# EXTRAIT:
►

Il y a cette initiative ambitieuse de Facebook, Internet.org, de fournir des services d'accès à internet gratuits aux pays en développement. Elle est maintenant disponible pour l'ensemble des Indiens avec le Free Basics app du réseau Reliance Communication. Reliance Communications est donc accessible à l'ENSEMBLE des Indiens, "1 milliard de personnes sans accès à internet" selon Facebook - sachant que l'Inde compte 1,2 milliard d'habitants! Reliance Communications est ainsi devenu le quatrième plus gros opérateur d'Inde: il comptait déjà 110 millions d'abonnés en juin, raconte Techcrunch.

Concrètement, Free Basics permettra aux Indiens d'accéder - oh surprise - à Facebook et Facebook Messenger (ce service de messagerie instantanée est essentiel, j'y reviens), et une multitude de sites tels que Wikipedia, BBC News, Bing, et des services locaux.

Alors oui, bien sûr, Mark Zuckerberg nous raconte sur la page (Facebook) dédiée, dans un post daté du 23 novembre, cette belle histoire de Ganesh Nimbalkar et son épouse Bharati, "qui subviennent aux besoins de leur famille en cultivant une terre de 5 acres depuis des générations à Maharashtra". Et comment grâce à Free Basics et internet, il a découvert des services tels que AcuWeather, pour mieux gérer la saison de la mousson, qui lui ont (un peu ) changé la vie.

Philanthropie supposée

Mais est-ce là vraiment le rôle de Facebook, à l'origine d'un réseau social devenu mondial, de devenir FAI ? Peut-on vraiment croire en la philanthropie supposée d'une des plus puissantes entreprises tech mondiales ? Ses détracteurs lui reprochent de ne proposer via Internet.org qu'une sélection de services, privilégiant ses partenaires (certains médias, etc), et rompant ainsi allègrement la neutralité du Net.

◄

# DONNÉES:
►

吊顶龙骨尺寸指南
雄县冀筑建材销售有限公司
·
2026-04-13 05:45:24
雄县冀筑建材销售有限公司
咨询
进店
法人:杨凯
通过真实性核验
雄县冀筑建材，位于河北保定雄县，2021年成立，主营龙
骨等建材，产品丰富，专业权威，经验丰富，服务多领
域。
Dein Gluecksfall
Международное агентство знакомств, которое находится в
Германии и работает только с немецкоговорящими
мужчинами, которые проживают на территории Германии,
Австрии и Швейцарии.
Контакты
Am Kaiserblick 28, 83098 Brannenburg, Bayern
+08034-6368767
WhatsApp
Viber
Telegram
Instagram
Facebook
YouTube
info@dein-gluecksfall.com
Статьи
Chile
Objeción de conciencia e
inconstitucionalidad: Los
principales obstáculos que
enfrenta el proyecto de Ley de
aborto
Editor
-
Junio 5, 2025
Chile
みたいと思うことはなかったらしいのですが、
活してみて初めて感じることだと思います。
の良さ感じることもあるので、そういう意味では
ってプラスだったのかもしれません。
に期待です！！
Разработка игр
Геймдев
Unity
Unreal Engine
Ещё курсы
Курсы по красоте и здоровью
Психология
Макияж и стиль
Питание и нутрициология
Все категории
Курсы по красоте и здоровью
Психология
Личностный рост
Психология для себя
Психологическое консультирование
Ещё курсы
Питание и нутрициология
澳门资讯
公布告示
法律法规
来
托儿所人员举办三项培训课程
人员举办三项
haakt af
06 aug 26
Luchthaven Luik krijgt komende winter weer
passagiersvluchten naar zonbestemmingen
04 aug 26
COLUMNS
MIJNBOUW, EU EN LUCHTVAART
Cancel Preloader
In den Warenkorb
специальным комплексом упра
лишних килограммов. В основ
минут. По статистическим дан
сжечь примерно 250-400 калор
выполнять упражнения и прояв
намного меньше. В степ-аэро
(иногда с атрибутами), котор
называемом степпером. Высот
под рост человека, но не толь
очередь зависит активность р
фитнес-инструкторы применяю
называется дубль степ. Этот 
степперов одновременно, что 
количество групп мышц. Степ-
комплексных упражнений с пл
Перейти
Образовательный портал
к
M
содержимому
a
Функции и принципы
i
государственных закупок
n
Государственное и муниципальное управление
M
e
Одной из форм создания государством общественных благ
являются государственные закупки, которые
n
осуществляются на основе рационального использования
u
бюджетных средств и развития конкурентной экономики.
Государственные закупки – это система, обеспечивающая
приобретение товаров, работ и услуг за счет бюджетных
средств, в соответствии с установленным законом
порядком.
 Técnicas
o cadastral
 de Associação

◄

# TÂCHE 1:
Relevez tous les sites et services nommés dans la phrase de l'extrait sur Free Basics qui commence par « Concrètement ».
# TÂCHE 2:
Rédigez la suite de l'extrait sur Free Basics, à partir de sa dernière phrase.
Ces données viennent d'une autre source que l'extrait.

# RÉSULTAT 1:
Facebook, Facebook Messenger, Wikipedia, BBC News, Bing

# RÉSULTAT 2:
Qu'une société aussi puissante que Facebook contrôle ainsi des millions de nouveaux utilisateurs d'internet pose question. Free Basics a déjà étendu sa toile, outre l'Inde, à 30 pays à travers l'Afrique, l'Asie du Sud et du sud-est, et l'Amérique Latine. Ce projet, lancé en août 2013, vise tout simplement à élargir l'accès à Internet à 5 milliards de personnes de plus dans le monde. Encore en octobre dernier, Facebook annonçait avec Eutelsat le lancement d'un projet d'accès à internet (carrément) en haut débit par satellite pour l'Afrique, grâce à ses satellites géostationnaires.

D'autant que, en leur proposant un accès internet et, dans les services par défaut, la messagerie instantanée Facebook Messenger, Facebook se substitue à un opérateur. Comme nous l'avons déjà découvert en Europe, FB Messenger permet - ô surprise - de téléphoner gratos, au nez et à la barbe des opérateurs classiques, comme j'en parlais dans cet article..

Qu'est-ce qui motive Mark Zuckerberg ? Comme je l'écrivais en 2013, cette initiative venait à point nommé pour les partenaires industriels de Facebook (Nokia, Samsung, Ericsson, Qualcomm...): les marchés matures étant saturés, les zones pauvres comme l'Afrique, l'Amérique latine et certains pays d'Asie sont des réservoirs de nouveaux clients.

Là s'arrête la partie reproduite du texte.